Okay. Great. Thank you very much, Mrs. Nguyen. You have said just a moment ago that every time you talked about Vietnam, you would cry. What is your relationship to Vietnam today? How do you feel when you think about the country?  
It’s always the same thing (starts crying). I don’t know and yet, I think I had tried to do something but it’s still painful because the Vietnam I found in ’92, or just recently, is not the Vietnam I had known. It’s as if despite the fact that we say we haven’t lost it, deep down, we haven’t found the same. So I don’t know if it’s to do with the fact that I also lost my father and haven’t seen him since that it is still so painful.

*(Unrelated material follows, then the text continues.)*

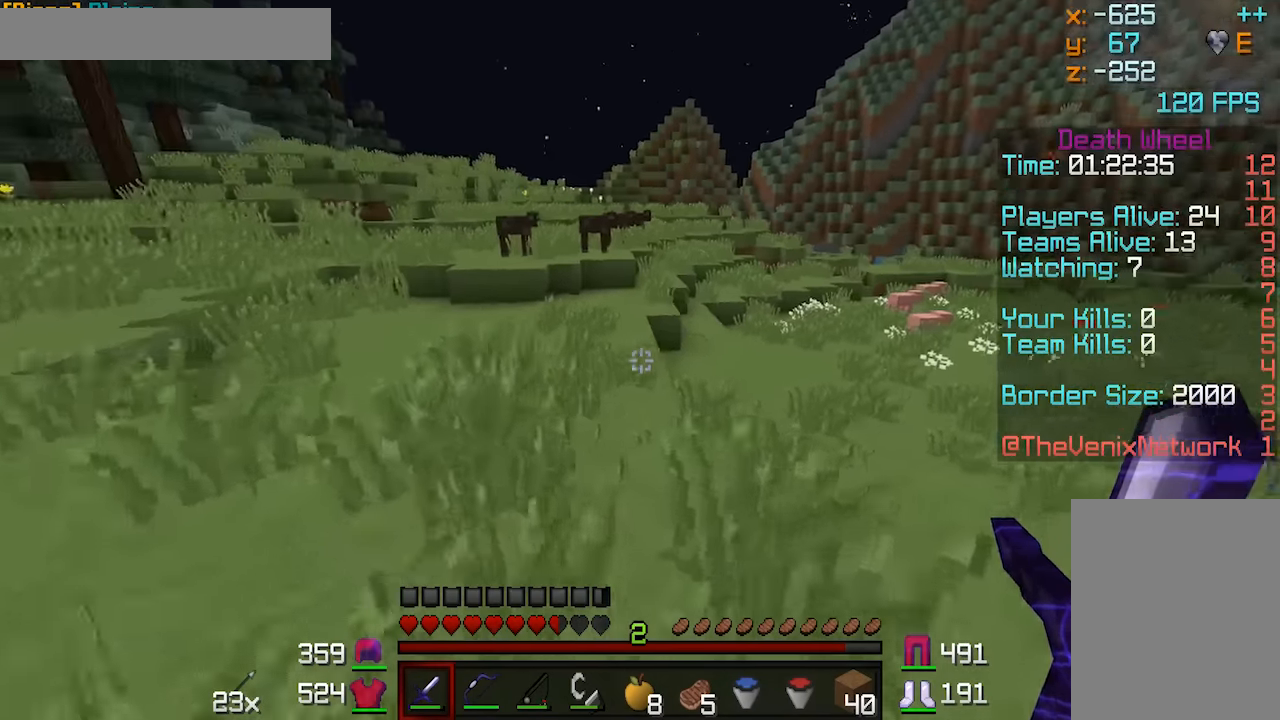
{"keys": ["w"], "mouse": [], "events": []}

Yes, sorry. Thank you very much Mrs. Nguyen, it’s very moving. I just wanted to know if there were any other difficulties you wanted to talk about in relation to your journey as a refugee and if there were strengths that you had found in yourself that you wouldn’t have thought you had in you, but that you’ve discovered over the years and you would like to talk about now?  
I think the fact, uh, to be able to come back to Vietnam in 92′ and then come back again several times in a row after that and to realize over time that in the end, we can never live there again because of how Vietnam had changed and that ourselves, being in France, having stayed in France, we have evolved in another direction, makes that the hope to come back one day to live, spend our last days, is fleeting away. I do not know if it is that strength, that reality that makes us realize that perhaps, we will be more useful being far from the country than in the country itself.  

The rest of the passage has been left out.